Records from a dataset
:::
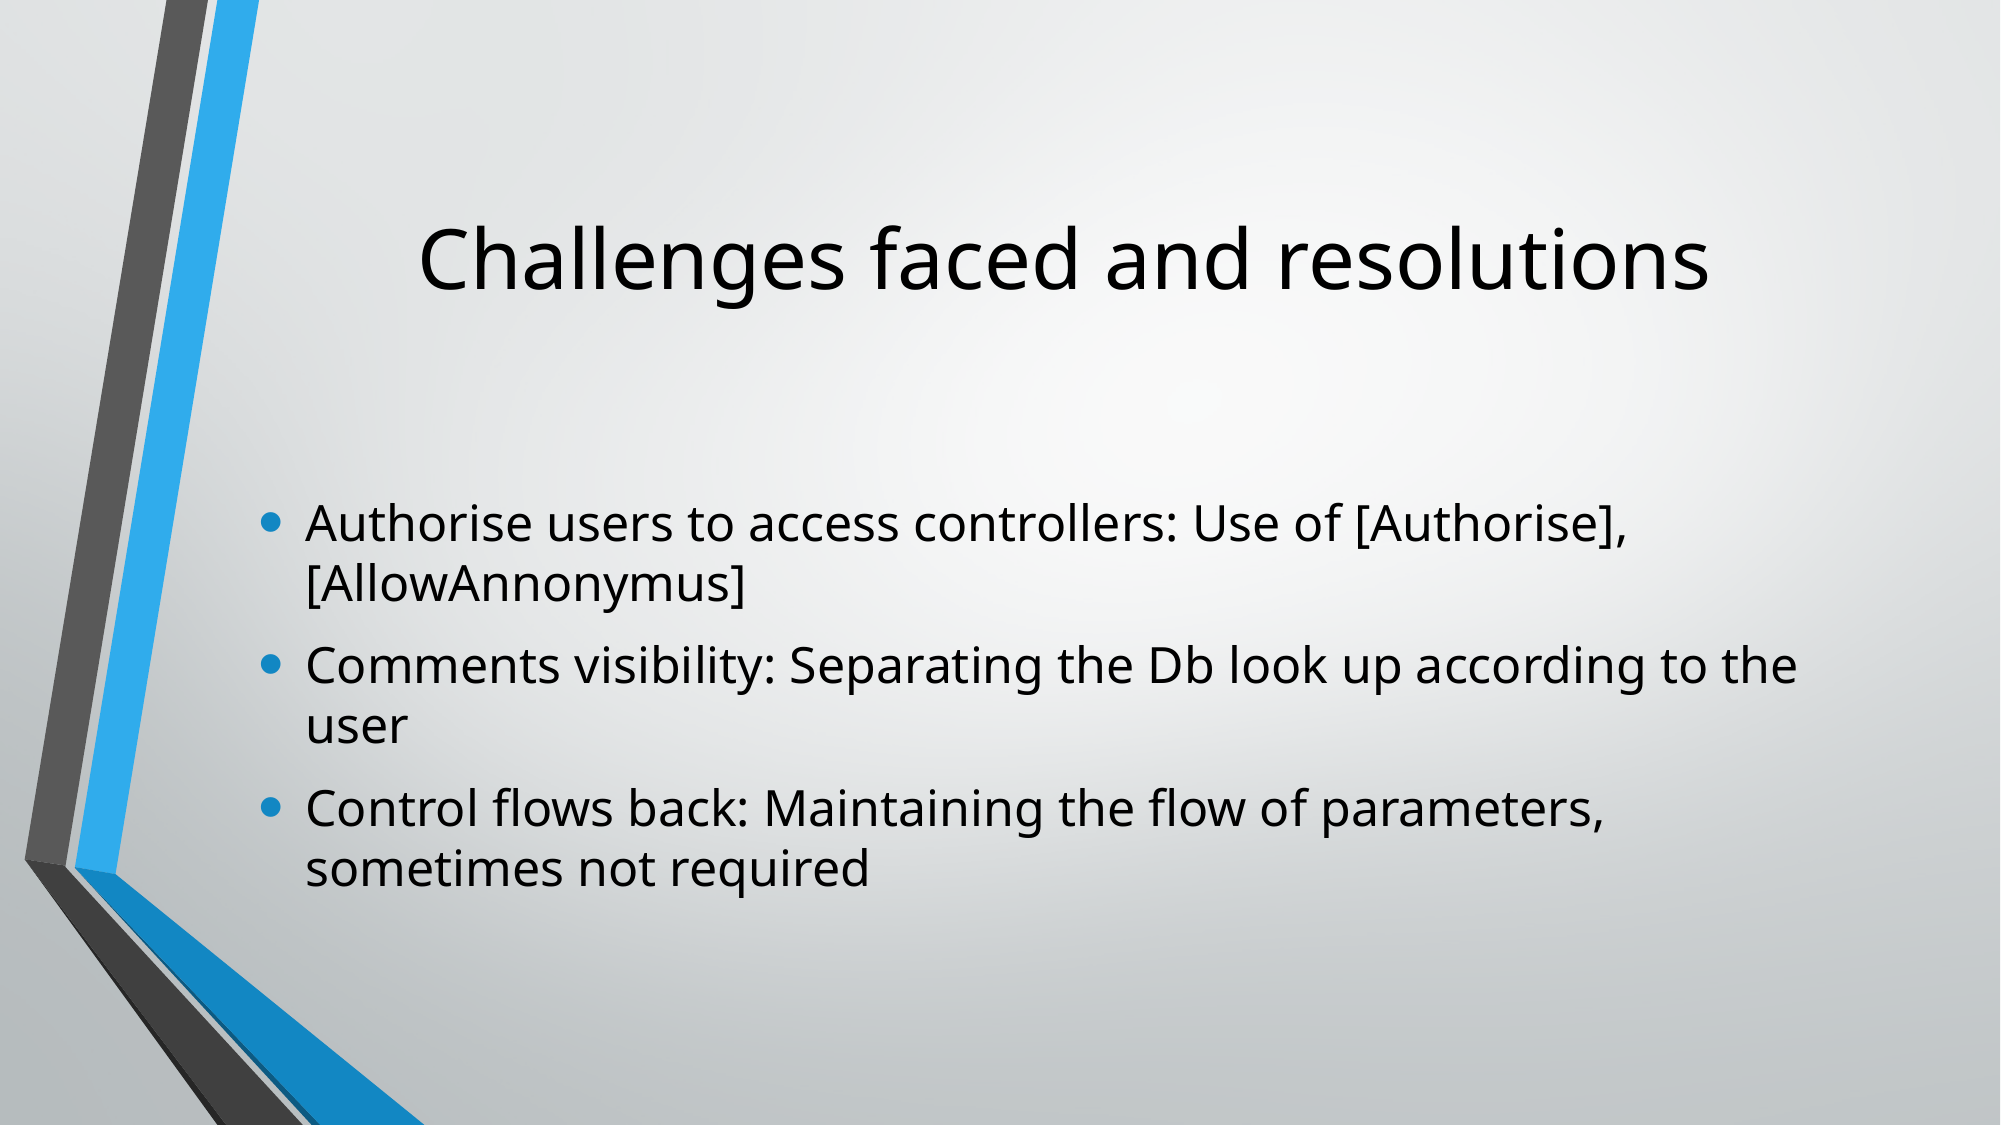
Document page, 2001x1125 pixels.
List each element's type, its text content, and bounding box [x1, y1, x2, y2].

title Challenges faced and resolutions [243, 112, 1887, 400]
list Authorise users to access controllers: Use of [Authorise], [AllowAnnonymus] Comments visibility: Separating the Db look up according to the user Control flows back: Maintaining the flow of parameters, sometimes not required [243, 437, 1887, 950]
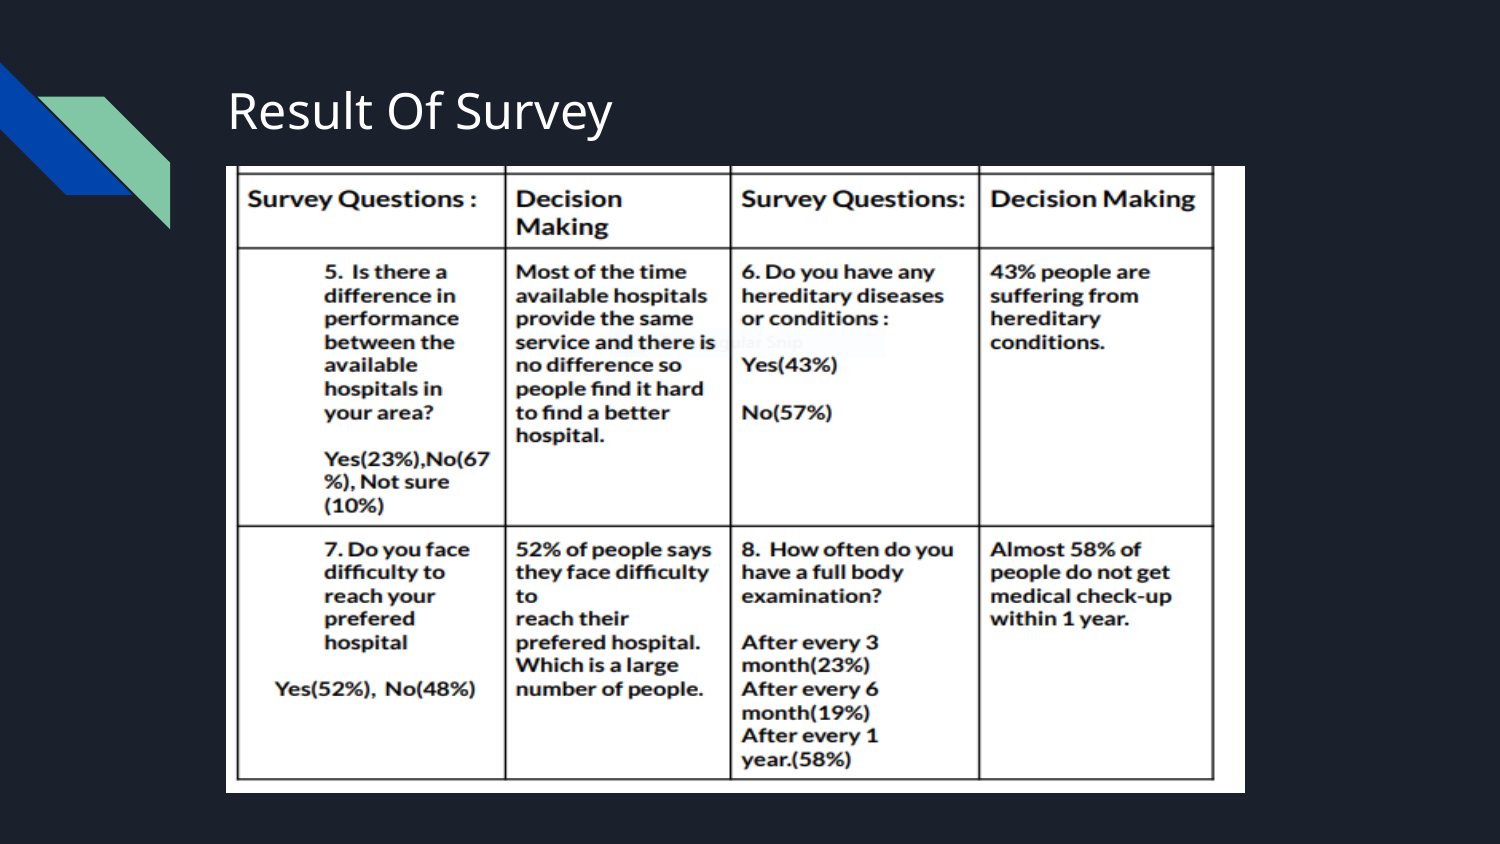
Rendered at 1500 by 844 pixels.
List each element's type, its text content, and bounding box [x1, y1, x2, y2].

picture [225, 166, 1245, 794]
title Result Of Survey [212, 64, 1368, 215]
:::
_Written task_:
When you transcribe the lines above, keep every word exact but leave the pictures behind.

_Exercise result_:
Document page, 2001x1125 pixels.
List each element's type, its text content, and bounding box [x1, y1, x2, y2].

title Challenges faced and resolutions [243, 112, 1887, 400]
list Authorise users to access controllers: Use of [Authorise], [AllowAnnonymus] Comments visibility: Separating the Db look up according to the user Control flows back: Maintaining the flow of parameters, sometimes not required [243, 437, 1887, 950]
Rendered at 1500 by 844 pixels.
List each element's type, its text content, and bounding box [x1, y1, x2, y2].

picture [225, 166, 1245, 794]
title Result Of Survey [212, 64, 1368, 215]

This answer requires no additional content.